In the Cactus League, they share an apartment with two other minor leaguers and spend their free time going out to dinner or playing golf together in the great tradition of Greg Maddux, Tom Glavine and John Smoltz. They're both ultra-long hitters off the tee and a tad erratic around the greens.
"It's like a Yankees and Braves matchup," Butler said. "We're both powerhouse guys and we hit the crap out of the ball. We only shoot in the mid-80s, but we have a lot of fun doing it."
Pitching is the common bond. Although the two righties have the velocity and movement to compile big strikeout numbers, they're more intent on keeping the ball below the knees and trying to induce weak contact as a way of keeping their pitch counts under wraps. Butler has 198 strikeouts and 65 walks in 217 1/3 professional innings, while Gray whiffed 51 and walked eight in 37 1/3 innings last summer.

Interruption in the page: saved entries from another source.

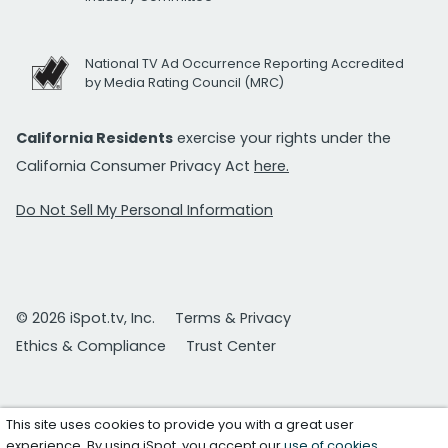
National TV Ad Occurrence Reporting Accredited
by Media Rating Council (MRC)
California Residents
exercise your rights under the
California Consumer Privacy Act
here.
Do Not Sell My Personal Information
© 2026 iSpot.tv, Inc.
Terms & Privacy
Ethics & Compliance
Trust Center
This site uses cookies to provide you with a great user
experience. By using iSpot, you accept our
use of cookies
.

"If you're living down in the zone, you're not going to get hurt as much," Butler said. "It's going to be hard for guys to get balls into the gaps or hit them out. It's a big part of my game to look for contact early. I know that's weird because we're power pitchers. But we also want to pitch deep into games."
Butler's money pitch is his sinker, a weapon so hellaciously heavy that it's prompted Weiss and some of the Rockies' coaches to have Kevin Brown flashbacks. At 6-foot-2, 180 pounds, Butler has a wiry physique and delivery that remind some Colorado hitters of Boston's Clay Buchholz.

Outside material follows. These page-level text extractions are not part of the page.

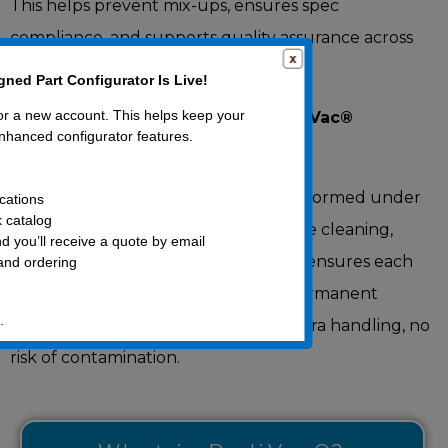
This helps prevent mix-ups, ensures spec
compliance, and supports quality assurance across
complex supply chains.
ned Part Configurator Is Live!
for a new account. This helps keep your
Laser Marking, Engineered to RediVac®
nhanced configurator features.
Standards
Our laser head marking service is performed under
cations
k catalog
strict, clean-handling protocols before cleaning,
d you’ll receive a quote by email
packaging, and vacuum sealing. This ensures each
 and ordering
part arrives cleanroom-ready with permanent
.
identification already in place – no extra handling, no
risk of contamination.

"Eddie's like a wound-up rubber band," Gray said. "He has a really fast arm, and the ball just flies out of there."
Gray stands 6-4, 255 pounds and throws a plus slider and the classic "easy gas," clocking in the mid-to-upper 90s with what appears to be minimal effort. Among his peer group, Gray is most commonly compared to Gerrit Cole of the Pittsburgh Pirates.
If Gray and Butler diverge in one respect, it's in their competitive demeanors. Gray is an emotional flat-liner, capable of handling disruptions with barely a change of expression. Butler, in contrast, is predisposed to stressing the little things on the mound. The Rockies have told him -- and he's well aware -- that he can't be thrown off his game when the plate umpire is squeezing him or a few weakly hit ground balls happen to find holes.
"Eddie's got a short fuse, but he can control it sometimes," Gray said. "I tell him that's just typical for having red hair."
In the big picture, there's a lot to be said for putting in the time to improve. On Thursday, Gray and Butler pitched in an intrasquad game at Salt River Fields. They were only required to stick around for a few innings of the Colorado-Arizona game the next day, but Butler gravitated from the dugout to the bullpen, got immersed in talking ball, and stayed for the entire running time of three hours-plus. If he picked up a snippet of information that might come in handy down the road, it was worth the investment.
Lots more obstacles await in the coming years, as evidenced by the numerous attempts the Rockies have made to address their pitching woes. The Mike Hampton-Denny Neagle free-agent splurge gave way to the advent of the humidor as the big Coors Field pitching story. Two years ago, the Rockies defied convention by going to a four-man rotation and 75-pitch limits for all their starters. They finished the season at 64-98 under former manager Jim Tracy, and the experiment died a quick and merciful death.
At this stage of their development, Gray and Butler don't need to have the organization's sorry pitching history and the hazards of pitching at altitude drilled into their heads. Why bother? They're too talented and driven to be deterred by negative vibes and cautionary tales, regardless of what the media guide says.
"I look at this as an opportunity," Gray said. "It's a challenge to be overcome. The only reason I'm here is that I wanted to be in this position."
Shortly before or after Gray arrives in the majors, his roommate and golfing buddy Eddie Butler will be along for the ride. The Rockies have waited two decades for a homegrown ace to arrive. If the final payoff is a pair of aces, they'll gladly wait a little longer.